• **Exercise description**:
Repeat only the stretch of lines below that runs from the line with "69: (617, 566)" through the line with "115: (705, 406)", unaltered.

Segment Open

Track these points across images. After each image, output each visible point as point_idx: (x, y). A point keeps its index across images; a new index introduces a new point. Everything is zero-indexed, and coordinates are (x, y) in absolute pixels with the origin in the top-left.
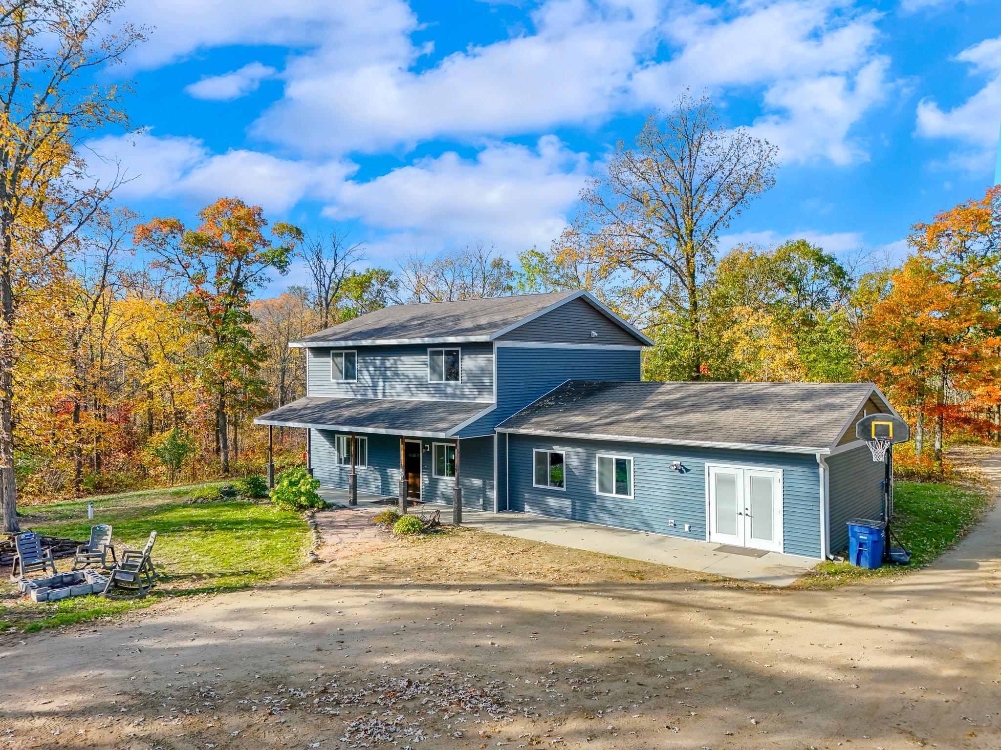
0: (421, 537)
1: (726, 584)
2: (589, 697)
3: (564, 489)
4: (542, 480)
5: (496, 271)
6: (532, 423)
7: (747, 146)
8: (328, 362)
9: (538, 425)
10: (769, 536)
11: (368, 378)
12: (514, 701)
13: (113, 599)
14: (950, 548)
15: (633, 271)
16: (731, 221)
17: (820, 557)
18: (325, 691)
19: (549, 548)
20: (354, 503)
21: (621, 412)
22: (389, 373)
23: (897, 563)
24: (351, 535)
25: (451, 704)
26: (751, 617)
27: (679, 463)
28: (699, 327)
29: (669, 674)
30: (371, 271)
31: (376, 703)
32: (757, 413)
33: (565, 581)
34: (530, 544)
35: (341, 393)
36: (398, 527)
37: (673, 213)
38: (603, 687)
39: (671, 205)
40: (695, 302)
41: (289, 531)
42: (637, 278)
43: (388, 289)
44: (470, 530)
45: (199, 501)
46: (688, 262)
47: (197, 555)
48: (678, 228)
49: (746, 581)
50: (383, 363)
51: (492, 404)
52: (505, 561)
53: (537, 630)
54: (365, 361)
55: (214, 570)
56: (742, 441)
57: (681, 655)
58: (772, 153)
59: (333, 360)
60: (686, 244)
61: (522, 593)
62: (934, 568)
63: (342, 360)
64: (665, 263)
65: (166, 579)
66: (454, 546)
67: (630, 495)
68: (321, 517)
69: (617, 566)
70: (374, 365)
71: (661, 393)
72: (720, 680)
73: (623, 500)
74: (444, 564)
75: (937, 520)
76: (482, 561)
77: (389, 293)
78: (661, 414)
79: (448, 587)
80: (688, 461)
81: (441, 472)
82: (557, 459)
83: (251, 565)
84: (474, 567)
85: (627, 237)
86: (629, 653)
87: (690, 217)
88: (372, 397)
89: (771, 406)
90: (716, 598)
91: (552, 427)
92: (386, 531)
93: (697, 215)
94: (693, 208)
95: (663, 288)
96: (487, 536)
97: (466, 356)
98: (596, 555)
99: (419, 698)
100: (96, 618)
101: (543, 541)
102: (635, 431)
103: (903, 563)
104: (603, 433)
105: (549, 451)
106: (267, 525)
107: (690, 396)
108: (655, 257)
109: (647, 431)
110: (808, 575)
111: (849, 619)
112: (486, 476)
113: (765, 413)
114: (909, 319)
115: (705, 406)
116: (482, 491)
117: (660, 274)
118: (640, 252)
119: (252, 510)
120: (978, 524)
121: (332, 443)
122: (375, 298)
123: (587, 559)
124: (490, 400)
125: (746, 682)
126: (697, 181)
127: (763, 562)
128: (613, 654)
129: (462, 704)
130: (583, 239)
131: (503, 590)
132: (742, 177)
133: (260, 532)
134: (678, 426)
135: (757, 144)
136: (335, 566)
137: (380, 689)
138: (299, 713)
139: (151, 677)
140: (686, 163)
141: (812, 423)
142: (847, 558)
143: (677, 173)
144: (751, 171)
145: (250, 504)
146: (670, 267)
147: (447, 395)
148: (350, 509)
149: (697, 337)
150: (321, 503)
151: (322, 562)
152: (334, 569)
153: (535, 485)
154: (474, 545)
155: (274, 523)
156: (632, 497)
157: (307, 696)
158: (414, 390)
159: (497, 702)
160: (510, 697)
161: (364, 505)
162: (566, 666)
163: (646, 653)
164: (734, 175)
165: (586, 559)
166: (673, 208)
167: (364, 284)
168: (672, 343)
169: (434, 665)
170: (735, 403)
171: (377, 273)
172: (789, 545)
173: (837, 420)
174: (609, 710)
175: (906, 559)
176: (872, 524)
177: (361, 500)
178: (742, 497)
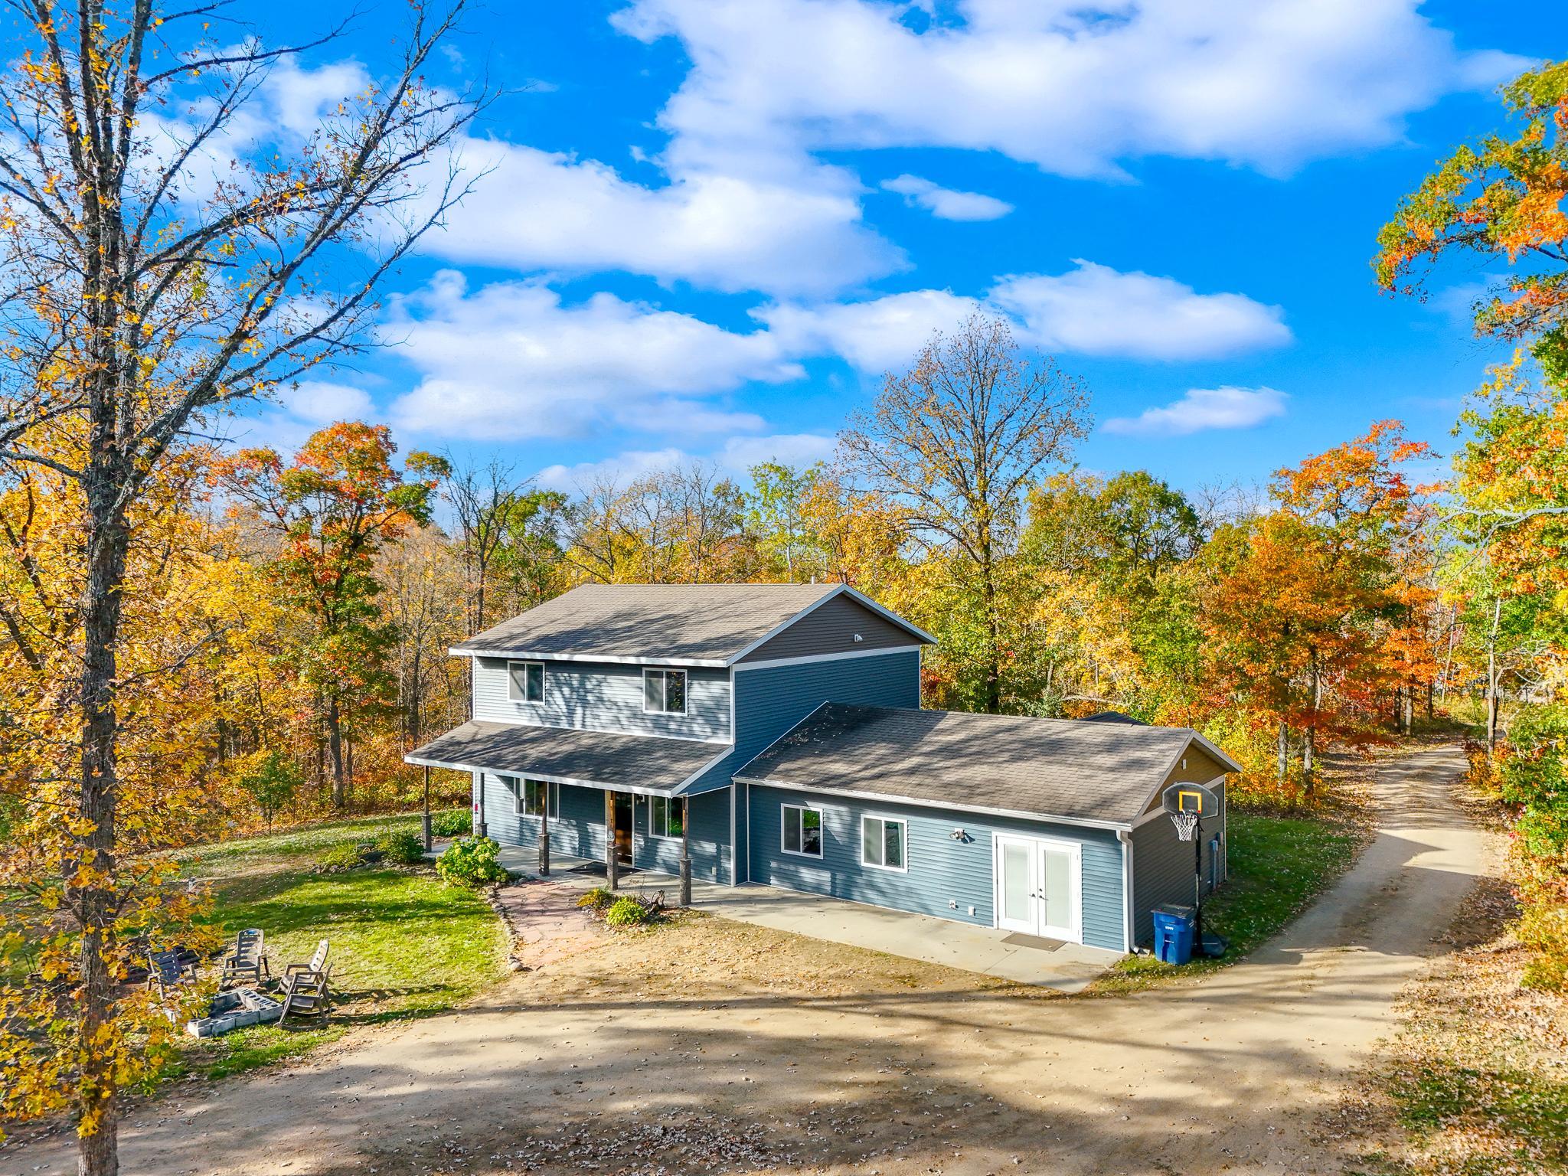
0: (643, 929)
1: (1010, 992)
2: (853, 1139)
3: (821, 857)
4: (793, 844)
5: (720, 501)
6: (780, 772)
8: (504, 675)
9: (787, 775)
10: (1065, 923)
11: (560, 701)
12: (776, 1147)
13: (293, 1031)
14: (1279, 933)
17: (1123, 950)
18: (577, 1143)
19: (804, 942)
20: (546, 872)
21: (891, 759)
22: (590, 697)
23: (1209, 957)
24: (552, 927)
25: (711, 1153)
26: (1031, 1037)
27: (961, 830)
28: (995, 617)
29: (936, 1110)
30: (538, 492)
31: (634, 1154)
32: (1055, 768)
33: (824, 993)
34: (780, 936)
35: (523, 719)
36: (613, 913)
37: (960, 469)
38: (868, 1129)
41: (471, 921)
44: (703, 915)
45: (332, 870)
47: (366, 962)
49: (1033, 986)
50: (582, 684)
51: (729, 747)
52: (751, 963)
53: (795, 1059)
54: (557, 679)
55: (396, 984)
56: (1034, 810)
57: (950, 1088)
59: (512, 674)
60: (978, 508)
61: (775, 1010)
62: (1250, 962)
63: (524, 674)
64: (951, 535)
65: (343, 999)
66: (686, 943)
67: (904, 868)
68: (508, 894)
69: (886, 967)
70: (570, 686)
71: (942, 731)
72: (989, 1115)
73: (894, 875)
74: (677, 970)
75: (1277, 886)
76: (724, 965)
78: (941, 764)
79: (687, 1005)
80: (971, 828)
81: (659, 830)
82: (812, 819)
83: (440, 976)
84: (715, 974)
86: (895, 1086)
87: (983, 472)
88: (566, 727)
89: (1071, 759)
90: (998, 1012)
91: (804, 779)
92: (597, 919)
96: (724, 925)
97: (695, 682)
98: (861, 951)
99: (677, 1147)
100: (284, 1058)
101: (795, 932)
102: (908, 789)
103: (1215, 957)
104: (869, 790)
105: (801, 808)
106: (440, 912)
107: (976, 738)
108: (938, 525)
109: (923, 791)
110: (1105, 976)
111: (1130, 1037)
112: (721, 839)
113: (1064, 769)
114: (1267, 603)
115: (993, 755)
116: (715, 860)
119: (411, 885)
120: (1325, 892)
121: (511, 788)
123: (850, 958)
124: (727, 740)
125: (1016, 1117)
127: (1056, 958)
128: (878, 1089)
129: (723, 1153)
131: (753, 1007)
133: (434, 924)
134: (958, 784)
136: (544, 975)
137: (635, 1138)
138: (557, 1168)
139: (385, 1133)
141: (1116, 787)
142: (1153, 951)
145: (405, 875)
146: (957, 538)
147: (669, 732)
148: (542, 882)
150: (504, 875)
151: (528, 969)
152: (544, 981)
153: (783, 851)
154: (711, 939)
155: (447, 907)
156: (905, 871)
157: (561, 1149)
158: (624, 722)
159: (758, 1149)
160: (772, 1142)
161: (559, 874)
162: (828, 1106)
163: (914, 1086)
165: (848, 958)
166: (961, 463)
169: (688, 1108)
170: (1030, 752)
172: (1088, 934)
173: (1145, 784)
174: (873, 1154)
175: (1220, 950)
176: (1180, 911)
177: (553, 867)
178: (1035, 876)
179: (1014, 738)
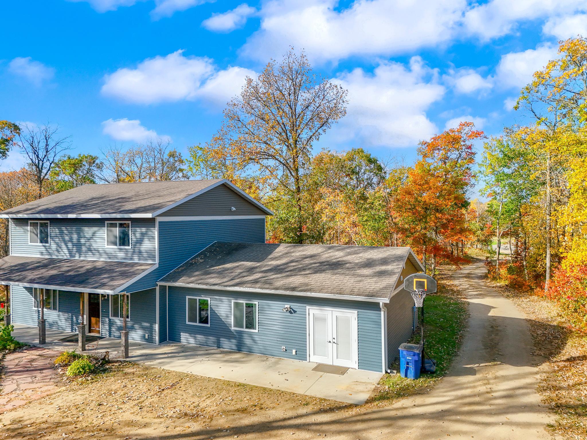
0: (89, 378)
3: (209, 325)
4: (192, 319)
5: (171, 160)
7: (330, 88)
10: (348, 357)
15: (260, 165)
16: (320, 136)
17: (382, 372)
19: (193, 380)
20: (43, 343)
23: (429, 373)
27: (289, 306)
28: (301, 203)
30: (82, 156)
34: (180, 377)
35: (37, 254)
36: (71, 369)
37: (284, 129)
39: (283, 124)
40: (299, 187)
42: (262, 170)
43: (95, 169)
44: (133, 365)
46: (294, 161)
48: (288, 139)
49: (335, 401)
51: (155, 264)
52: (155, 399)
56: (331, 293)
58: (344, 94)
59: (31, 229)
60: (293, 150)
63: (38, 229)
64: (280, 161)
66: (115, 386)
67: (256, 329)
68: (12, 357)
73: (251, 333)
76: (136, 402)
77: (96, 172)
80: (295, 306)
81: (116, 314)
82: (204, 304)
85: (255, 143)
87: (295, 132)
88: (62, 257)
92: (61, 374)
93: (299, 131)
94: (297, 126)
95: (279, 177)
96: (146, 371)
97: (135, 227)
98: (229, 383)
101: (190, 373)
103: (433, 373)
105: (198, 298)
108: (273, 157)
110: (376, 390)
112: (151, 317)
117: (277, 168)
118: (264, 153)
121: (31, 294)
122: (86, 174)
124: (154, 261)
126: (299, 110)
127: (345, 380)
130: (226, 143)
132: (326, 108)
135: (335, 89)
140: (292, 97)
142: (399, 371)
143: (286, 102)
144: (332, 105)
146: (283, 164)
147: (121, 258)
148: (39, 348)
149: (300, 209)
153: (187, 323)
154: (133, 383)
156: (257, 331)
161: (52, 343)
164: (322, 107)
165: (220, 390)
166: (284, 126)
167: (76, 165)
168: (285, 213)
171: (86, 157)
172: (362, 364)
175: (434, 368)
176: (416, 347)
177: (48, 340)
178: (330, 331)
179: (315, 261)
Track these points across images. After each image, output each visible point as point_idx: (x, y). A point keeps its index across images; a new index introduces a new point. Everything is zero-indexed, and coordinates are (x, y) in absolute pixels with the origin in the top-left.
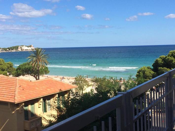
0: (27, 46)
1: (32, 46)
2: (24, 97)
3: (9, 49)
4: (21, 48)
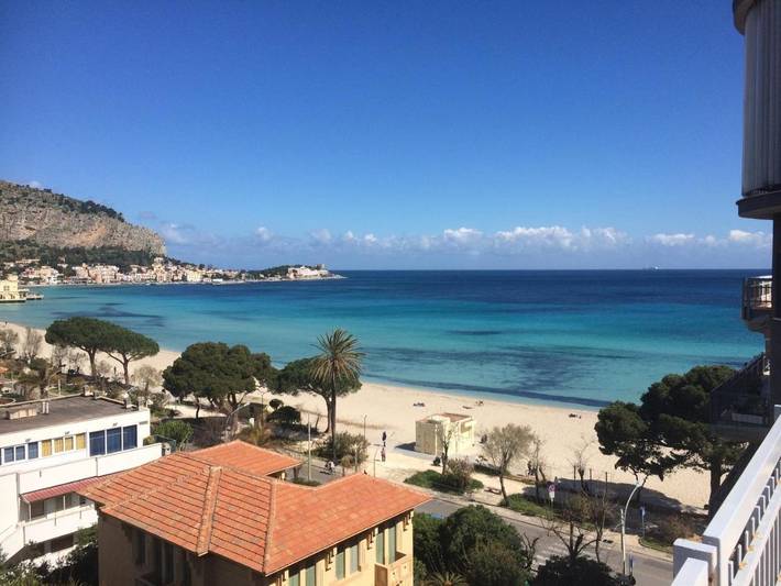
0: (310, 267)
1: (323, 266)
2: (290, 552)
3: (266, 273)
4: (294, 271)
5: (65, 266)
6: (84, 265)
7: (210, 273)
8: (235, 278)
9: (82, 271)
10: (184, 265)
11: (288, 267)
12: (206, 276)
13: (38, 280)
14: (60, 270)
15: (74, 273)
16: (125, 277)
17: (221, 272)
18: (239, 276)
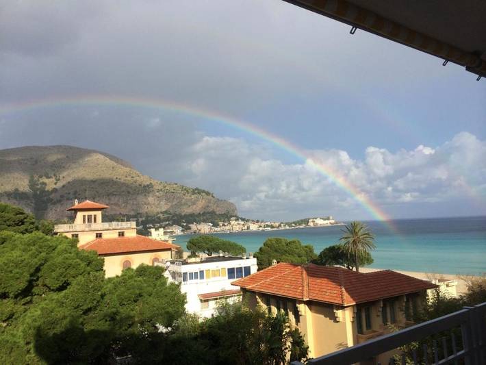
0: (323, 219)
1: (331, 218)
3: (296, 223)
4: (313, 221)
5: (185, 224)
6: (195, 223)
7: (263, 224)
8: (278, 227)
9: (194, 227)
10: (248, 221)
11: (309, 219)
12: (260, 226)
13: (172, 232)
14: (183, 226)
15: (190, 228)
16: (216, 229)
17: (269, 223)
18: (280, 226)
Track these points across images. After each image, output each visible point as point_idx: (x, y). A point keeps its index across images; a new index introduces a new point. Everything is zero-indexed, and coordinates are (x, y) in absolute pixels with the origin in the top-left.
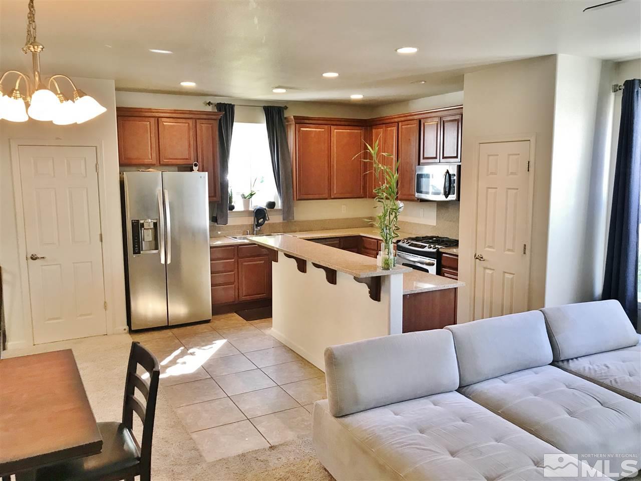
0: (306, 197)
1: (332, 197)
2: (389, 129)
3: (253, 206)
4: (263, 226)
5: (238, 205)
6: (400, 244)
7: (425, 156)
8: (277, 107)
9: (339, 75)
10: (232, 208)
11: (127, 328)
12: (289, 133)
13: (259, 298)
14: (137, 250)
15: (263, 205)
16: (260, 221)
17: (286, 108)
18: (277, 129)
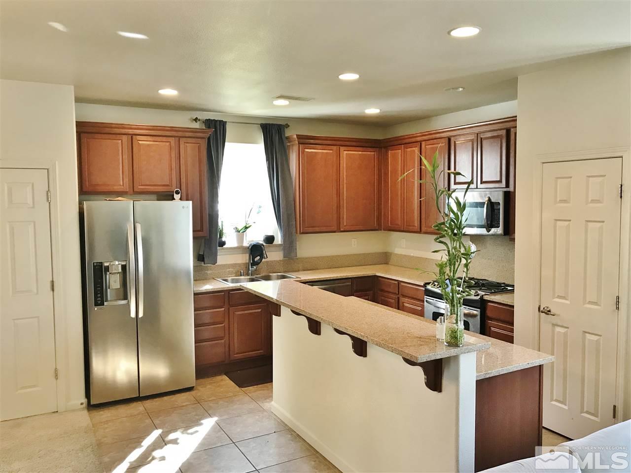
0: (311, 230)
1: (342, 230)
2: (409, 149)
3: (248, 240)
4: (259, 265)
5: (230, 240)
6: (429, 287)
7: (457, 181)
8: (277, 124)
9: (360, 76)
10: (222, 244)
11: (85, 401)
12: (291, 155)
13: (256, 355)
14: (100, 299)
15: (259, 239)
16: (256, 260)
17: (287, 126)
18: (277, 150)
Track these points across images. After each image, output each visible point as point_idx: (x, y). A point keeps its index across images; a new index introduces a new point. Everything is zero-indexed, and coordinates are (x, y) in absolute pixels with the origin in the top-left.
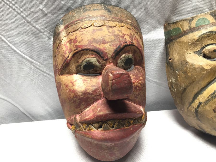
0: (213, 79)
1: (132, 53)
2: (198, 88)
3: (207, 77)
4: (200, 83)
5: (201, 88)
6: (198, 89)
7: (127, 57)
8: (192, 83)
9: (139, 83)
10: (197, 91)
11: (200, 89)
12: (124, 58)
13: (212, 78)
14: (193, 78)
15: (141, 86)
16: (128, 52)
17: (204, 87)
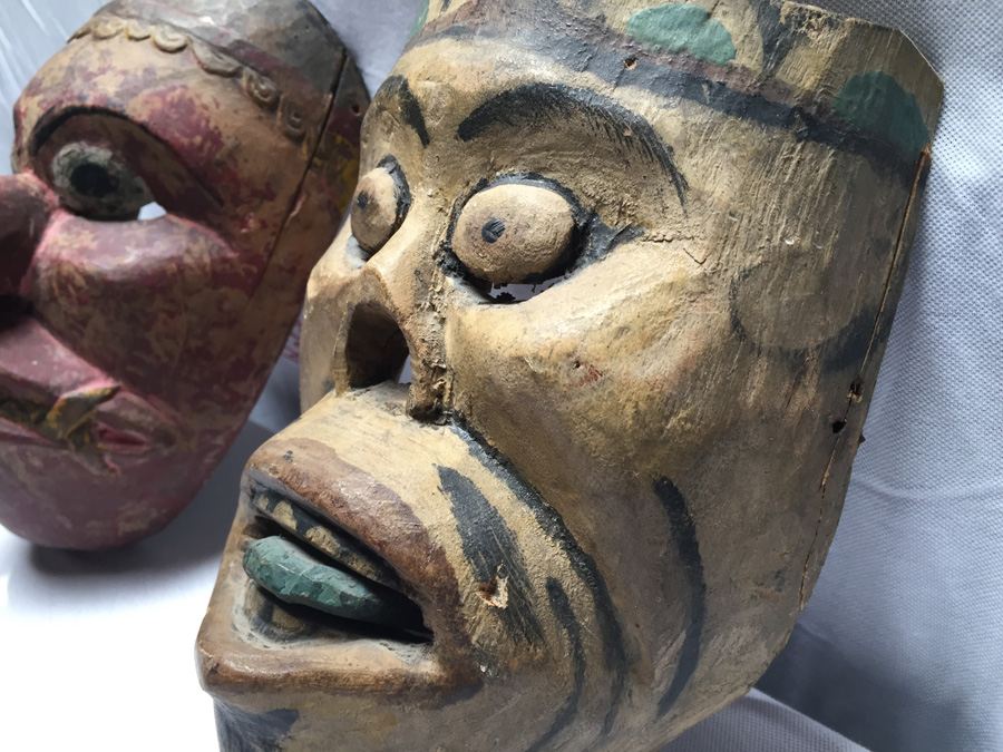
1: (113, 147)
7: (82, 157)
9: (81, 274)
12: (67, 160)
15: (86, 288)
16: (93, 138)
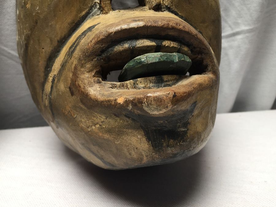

Segment Closed

• **Response to the exercise**:
69: (617, 566)
70: (374, 365)
71: (661, 393)
72: (720, 680)
73: (623, 500)
74: (444, 564)
75: (937, 520)
76: (482, 561)
77: (389, 293)
78: (661, 414)
79: (448, 587)
80: (688, 461)
81: (441, 472)
82: (557, 459)
83: (251, 565)
84: (474, 567)
85: (627, 237)
86: (629, 653)
87: (690, 217)
88: (372, 397)
89: (771, 406)
90: (716, 598)
91: (552, 427)
92: (386, 531)
93: (697, 215)
94: (693, 208)
95: (663, 288)
96: (487, 536)
97: (466, 356)
98: (596, 555)
99: (419, 698)
100: (96, 618)
101: (543, 541)
102: (635, 431)
103: (903, 563)
104: (603, 433)
105: (549, 451)
106: (267, 525)
107: (690, 396)
108: (655, 257)
109: (647, 431)
110: (808, 575)
111: (849, 619)
112: (486, 476)
113: (765, 413)
114: (909, 319)
115: (705, 406)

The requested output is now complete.